The common justification I've heard from Christians for their bad behavior toward others has been "hate the sin, love the sinner."
And they do as they understand love. Look at the Christian model for love. The ultimate act of love required a blood sacrifice. This deity's love includes the creation of a torture pit stocked with demons. It's love includes marginalizing gays and atheists, both described as abominations worthy of eternal punishment. By that understanding of love, hate is love. Bigotry is love. That's considered loving the sinner.
I would say that both are wrong. Neither theism or atheism leads to immoral behavior. It is the spiritual state of man and/or the failure to renew one's mind (from stinking-thinking to God-thinking) - that leads to immoral behavior.
This is you saying that theists are more moral. Just trade out one's atheistic stinking-thinking for some theism to trade failure for renewal and less immoral behavior.
And islam does its fair share of "squabbling" between shia and sunny
I think they got divorced eventually before he died. And you misspelled Cher. And Sonny.
I don't know what magic Bible requires to be true. I don't think any of it goes against the laws of physics.
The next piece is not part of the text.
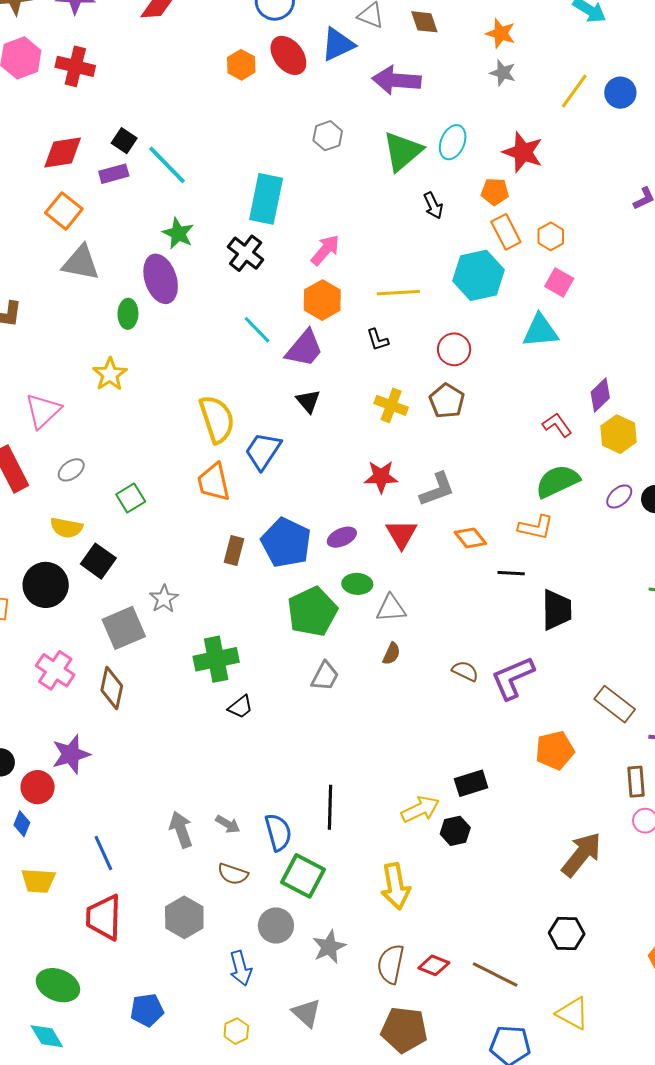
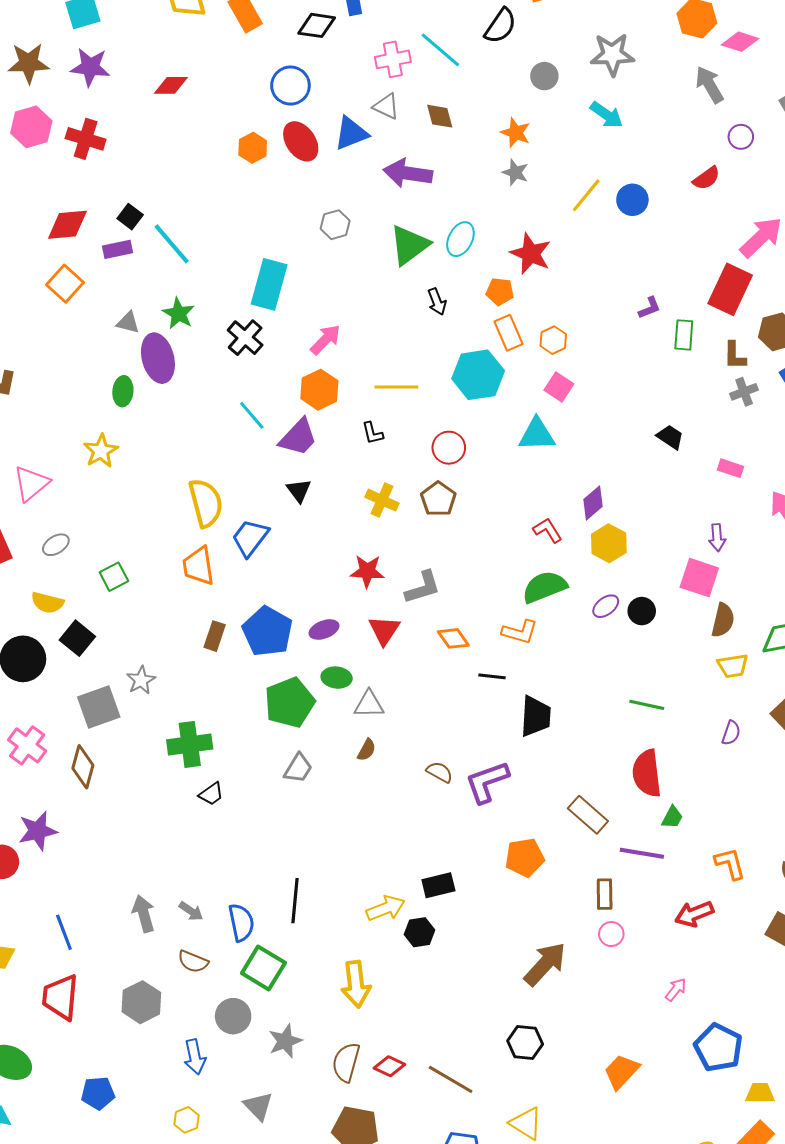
gray triangle: (81, 263) -> (128, 323), moved, size x0.6

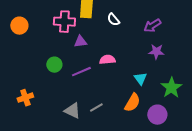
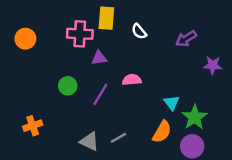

You can't make a human being from dust, and if you use a man's rib to create a female, you get a clone of the man.
I don't know how Jesus did it. But, that he did so, is not necessary against laws of physics.
Walking on water violates the laws of physics if one is above a certain weight. Spiders can do it, but not you and me.
There is not much point in saying "sorry" if you don't mean it. Serious sins need more than "sorry" .. they need a serious commitment not to repeat them.
Millions of Christians would disagree with you in practice, and what they believe is what matters in determining their behavior, not what you believe. They would say that they mean it and are being serious, but I'm sure you've also seen what passes for that.
@Subduction Zone claimed that "Atheism is more moral".. Atheism has nothing to do with morality.
You're making an uncharitable semantic argument. You have a duty to try to understand what those words mean to the writer. He should have used the words "Atheists (or Humanists) are more moral," and you should have included his reason. Correct, atheism itself doesn't suggest any moral precepts, but it makes room for humanism, which does.
That was a response to, "You don't understand what atheism is." Theists routinely fail to understand what atheists say they believe. Can you find three that understand the difference between not believing (atheism) and believing not (strong or gnostic atheism)? How many theists don't understand that it's possible to have no god belief, instead insisting that atheists actually do believe in a god that they are hiding from to live a hedonistic life with themselves arrogantly usurping the role of a god in their lives? How many imagine that atheists are empty vessels with no more inner life than a robot vacuum bumping into walls because they won't believe by faith?
morality is what I say it is
That's true for all of us, even those who imbibe religious moral codes uncritically. They will tell you what is moral and what is not just like the humanist will, although in the latter case, the humanist does not call his moral intuitions objective, eternal, absolute moral truth like the believer often does.